== Segment start ==

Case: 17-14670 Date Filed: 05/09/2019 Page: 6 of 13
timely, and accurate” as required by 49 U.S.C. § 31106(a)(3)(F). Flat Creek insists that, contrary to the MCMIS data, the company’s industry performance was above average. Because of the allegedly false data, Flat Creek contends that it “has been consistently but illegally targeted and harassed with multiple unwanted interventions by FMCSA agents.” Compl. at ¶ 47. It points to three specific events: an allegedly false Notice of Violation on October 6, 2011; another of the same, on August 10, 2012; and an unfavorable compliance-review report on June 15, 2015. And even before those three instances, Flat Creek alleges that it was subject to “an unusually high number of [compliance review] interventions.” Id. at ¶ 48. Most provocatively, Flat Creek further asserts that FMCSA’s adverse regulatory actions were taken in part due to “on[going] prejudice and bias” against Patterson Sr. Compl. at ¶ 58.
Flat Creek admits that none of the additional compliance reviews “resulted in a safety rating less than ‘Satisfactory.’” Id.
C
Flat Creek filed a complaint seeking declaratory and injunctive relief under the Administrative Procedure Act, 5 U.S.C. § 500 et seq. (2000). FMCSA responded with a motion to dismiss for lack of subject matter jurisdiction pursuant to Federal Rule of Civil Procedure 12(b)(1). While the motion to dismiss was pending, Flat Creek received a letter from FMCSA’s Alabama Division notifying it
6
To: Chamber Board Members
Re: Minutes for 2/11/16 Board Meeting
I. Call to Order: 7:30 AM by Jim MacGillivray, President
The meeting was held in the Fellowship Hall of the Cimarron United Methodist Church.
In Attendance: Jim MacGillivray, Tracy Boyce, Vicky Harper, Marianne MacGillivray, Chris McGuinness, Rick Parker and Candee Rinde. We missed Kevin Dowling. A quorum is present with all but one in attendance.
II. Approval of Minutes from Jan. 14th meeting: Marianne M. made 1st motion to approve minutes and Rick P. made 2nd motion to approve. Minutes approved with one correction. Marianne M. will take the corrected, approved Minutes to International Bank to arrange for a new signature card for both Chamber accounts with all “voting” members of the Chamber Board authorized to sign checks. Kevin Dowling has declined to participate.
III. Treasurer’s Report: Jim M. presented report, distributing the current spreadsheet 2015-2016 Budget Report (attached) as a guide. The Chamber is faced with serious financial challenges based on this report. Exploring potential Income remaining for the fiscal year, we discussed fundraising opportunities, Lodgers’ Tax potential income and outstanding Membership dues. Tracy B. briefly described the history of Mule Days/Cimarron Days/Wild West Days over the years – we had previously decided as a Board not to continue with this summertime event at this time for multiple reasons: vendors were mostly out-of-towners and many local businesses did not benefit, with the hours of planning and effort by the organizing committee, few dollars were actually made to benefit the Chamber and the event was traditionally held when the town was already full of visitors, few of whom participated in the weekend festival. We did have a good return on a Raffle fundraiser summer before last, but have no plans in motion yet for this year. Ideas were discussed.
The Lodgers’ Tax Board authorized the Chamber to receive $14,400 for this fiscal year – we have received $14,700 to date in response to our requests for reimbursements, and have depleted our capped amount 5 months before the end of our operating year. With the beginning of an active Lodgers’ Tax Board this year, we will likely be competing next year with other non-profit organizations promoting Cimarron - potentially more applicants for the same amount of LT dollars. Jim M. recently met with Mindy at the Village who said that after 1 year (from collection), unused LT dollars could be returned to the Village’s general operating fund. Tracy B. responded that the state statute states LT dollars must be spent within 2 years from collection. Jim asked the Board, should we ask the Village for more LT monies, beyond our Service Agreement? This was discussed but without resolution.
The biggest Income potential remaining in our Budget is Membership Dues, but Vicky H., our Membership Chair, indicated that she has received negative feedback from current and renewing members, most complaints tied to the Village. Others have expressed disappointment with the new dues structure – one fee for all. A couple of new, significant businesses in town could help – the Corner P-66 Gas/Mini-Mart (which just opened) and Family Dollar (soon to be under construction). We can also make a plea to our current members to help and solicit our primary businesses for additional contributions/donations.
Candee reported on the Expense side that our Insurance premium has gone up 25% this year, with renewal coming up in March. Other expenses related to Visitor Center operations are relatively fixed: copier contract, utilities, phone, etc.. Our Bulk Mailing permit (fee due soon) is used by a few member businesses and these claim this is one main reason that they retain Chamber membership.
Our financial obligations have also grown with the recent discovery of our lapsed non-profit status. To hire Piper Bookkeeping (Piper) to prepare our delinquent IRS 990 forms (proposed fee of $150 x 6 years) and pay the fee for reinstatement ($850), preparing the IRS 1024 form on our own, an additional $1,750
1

== Segment end ==

- Task to complete -
Every entry above must be reproduced word for word.

- Answer for this exercise -
Case: 17-14670 Date Filed: 05/09/2019 Page: 6 of 13
timely, and accurate” as required by 49 U.S.C. § 31106(a)(3)(F). Flat Creek insists that, contrary to the MCMIS data, the company’s industry performance was above average. Because of the allegedly false data, Flat Creek contends that it “has been consistently but illegally targeted and harassed with multiple unwanted interventions by FMCSA agents.” Compl. at ¶ 47. It points to three specific events: an allegedly false Notice of Violation on October 6, 2011; another of the same, on August 10, 2012; and an unfavorable compliance-review report on June 15, 2015. And even before those three instances, Flat Creek alleges that it was subject to “an unusually high number of [compliance review] interventions.” Id. at ¶ 48. Most provocatively, Flat Creek further asserts that FMCSA’s adverse regulatory actions were taken in part due to “on[going] prejudice and bias” against Patterson Sr. Compl. at ¶ 58.
Flat Creek admits that none of the additional compliance reviews “resulted in a safety rating less than ‘Satisfactory.’” Id.
C
Flat Creek filed a complaint seeking declaratory and injunctive relief under the Administrative Procedure Act, 5 U.S.C. § 500 et seq. (2000). FMCSA responded with a motion to dismiss for lack of subject matter jurisdiction pursuant to Federal Rule of Civil Procedure 12(b)(1). While the motion to dismiss was pending, Flat Creek received a letter from FMCSA’s Alabama Division notifying it
6
To: Chamber Board Members
Re: Minutes for 2/11/16 Board Meeting
I. Call to Order: 7:30 AM by Jim MacGillivray, President
The meeting was held in the Fellowship Hall of the Cimarron United Methodist Church.
In Attendance: Jim MacGillivray, Tracy Boyce, Vicky Harper, Marianne MacGillivray, Chris McGuinness, Rick Parker and Candee Rinde. We missed Kevin Dowling. A quorum is present with all but one in attendance.
II. Approval of Minutes from Jan. 14th meeting: Marianne M. made 1st motion to approve minutes and Rick P. made 2nd motion to approve. Minutes approved with one correction. Marianne M. will take the corrected, approved Minutes to International Bank to arrange for a new signature card for both Chamber accounts with all “voting” members of the Chamber Board authorized to sign checks. Kevin Dowling has declined to participate.
III. Treasurer’s Report: Jim M. presented report, distributing the current spreadsheet 2015-2016 Budget Report (attached) as a guide. The Chamber is faced with serious financial challenges based on this report. Exploring potential Income remaining for the fiscal year, we discussed fundraising opportunities, Lodgers’ Tax potential income and outstanding Membership dues. Tracy B. briefly described the history of Mule Days/Cimarron Days/Wild West Days over the years – we had previously decided as a Board not to continue with this summertime event at this time for multiple reasons: vendors were mostly out-of-towners and many local businesses did not benefit, with the hours of planning and effort by the organizing committee, few dollars were actually made to benefit the Chamber and the event was traditionally held when the town was already full of visitors, few of whom participated in the weekend festival. We did have a good return on a Raffle fundraiser summer before last, but have no plans in motion yet for this year. Ideas were discussed.
The Lodgers’ Tax Board authorized the Chamber to receive $14,400 for this fiscal year – we have received $14,700 to date in response to our requests for reimbursements, and have depleted our capped amount 5 months before the end of our operating year. With the beginning of an active Lodgers’ Tax Board this year, we will likely be competing next year with other non-profit organizations promoting Cimarron - potentially more applicants for the same amount of LT dollars. Jim M. recently met with Mindy at the Village who said that after 1 year (from collection), unused LT dollars could be returned to the Village’s general operating fund. Tracy B. responded that the state statute states LT dollars must be spent within 2 years from collection. Jim asked the Board, should we ask the Village for more LT monies, beyond our Service Agreement? This was discussed but without resolution.
The biggest Income potential remaining in our Budget is Membership Dues, but Vicky H., our Membership Chair, indicated that she has received negative feedback from current and renewing members, most complaints tied to the Village. Others have expressed disappointment with the new dues structure – one fee for all. A couple of new, significant businesses in town could help – the Corner P-66 Gas/Mini-Mart (which just opened) and Family Dollar (soon to be under construction). We can also make a plea to our current members to help and solicit our primary businesses for additional contributions/donations.
Candee reported on the Expense side that our Insurance premium has gone up 25% this year, with renewal coming up in March. Other expenses related to Visitor Center operations are relatively fixed: copier contract, utilities, phone, etc.. Our Bulk Mailing permit (fee due soon) is used by a few member businesses and these claim this is one main reason that they retain Chamber membership.
Our financial obligations have also grown with the recent discovery of our lapsed non-profit status. To hire Piper Bookkeeping (Piper) to prepare our delinquent IRS 990 forms (proposed fee of $150 x 6 years) and pay the fee for reinstatement ($850), preparing the IRS 1024 form on our own, an additional $1,750
1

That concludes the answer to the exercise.